"What do Hyper-Distributions have to do with Security?"

Hyper-distributions are distributions of distributions. Their ultimate antecedents are the partitions of Landauer and Redmond's "Lattice of Information" [1] whose aim was to present the abstract essence of secrecy together with a partial order – in fact a lattice – such that "less secret" ⊆ "more secret".

Whereas Landauer's work concerned deterministic information flow, in which a leak derived from the same secret always reveals the same value, more recent work has generalised that first to "demonic" information flow [2], where the revealed value can vary even for the same secret, and then to "quantitative" information flow where leaks are typically represented by probabilistic channels in the sense of Shannon. The original partitions of Landauer, equivalently sets of pairwise-disjoint subsets, generalise correspondingly to sets of possibly intersecting subsets and then to distributions of distributions: hyper-distributions.

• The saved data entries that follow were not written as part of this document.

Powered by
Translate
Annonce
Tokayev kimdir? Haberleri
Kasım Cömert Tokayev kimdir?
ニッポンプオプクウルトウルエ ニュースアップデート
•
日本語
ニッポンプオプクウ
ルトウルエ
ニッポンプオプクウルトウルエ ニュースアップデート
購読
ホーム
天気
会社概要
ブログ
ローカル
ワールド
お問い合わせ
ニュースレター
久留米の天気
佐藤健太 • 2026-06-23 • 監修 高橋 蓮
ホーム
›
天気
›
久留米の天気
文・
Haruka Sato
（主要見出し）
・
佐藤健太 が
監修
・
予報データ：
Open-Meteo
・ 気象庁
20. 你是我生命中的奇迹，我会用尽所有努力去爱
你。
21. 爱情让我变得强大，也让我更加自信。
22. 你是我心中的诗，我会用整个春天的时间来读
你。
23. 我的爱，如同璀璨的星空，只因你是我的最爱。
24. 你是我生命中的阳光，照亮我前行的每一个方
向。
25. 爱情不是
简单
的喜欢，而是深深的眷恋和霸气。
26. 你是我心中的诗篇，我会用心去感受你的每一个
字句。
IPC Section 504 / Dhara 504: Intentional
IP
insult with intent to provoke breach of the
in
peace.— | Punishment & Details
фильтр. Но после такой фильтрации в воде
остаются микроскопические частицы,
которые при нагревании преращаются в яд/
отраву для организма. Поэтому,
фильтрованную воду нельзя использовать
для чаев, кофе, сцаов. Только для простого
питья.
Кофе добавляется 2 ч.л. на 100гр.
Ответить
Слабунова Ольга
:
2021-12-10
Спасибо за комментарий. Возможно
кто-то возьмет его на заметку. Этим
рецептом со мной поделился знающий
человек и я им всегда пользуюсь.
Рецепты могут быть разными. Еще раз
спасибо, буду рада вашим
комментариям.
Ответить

Hyper-distributions were introduced only recently in security, in 2010 [3], but have been much worked on since. Lately they have been linked to the monadic model of computation [4], a fortuitious connection that allows many general reasoning rules to be imported for free, and a straightforward denotational semantics for (say) a sequential probabilistic programming language with explicit side-channel leakage. That semantics is very basic, intentionally so, and thus does indeed not address many of the complicated challenges that real-life security research is concerned with. But a positive point of its simplicity is that in that sparse setting many subtle issues can be seen more clearly.

The talk will summarise the development [5] and current state of the hyper-distribution approach to quantitative information flow, and suggest directions it might take from here on.

• [1] Landauer and Redmond. A lattice of information. Proc. CSFW, 1993.
• [2] Morgan. A demonic lattice of information. In Concurrency, Security and Puzzles. Springer LNCS 10160, 2016.
• [3] McIver, Meinicke and Morgan. Compositional closure for Bayes risk in probabilistic non-interference, Proc. ICALP, 2010.
• [4] McIver, Morgan and Rabehaja. Abstract hidden Markov models: a monadic account of quantitative information flow. Proc. LiCS, 2015.
• [5] Alvim, Chatzikokolakis, McIver, Morgan, Palamidessi and Smith. Additive and multiplicative notions of leakage, and their capacities. Proc CSF, 2014.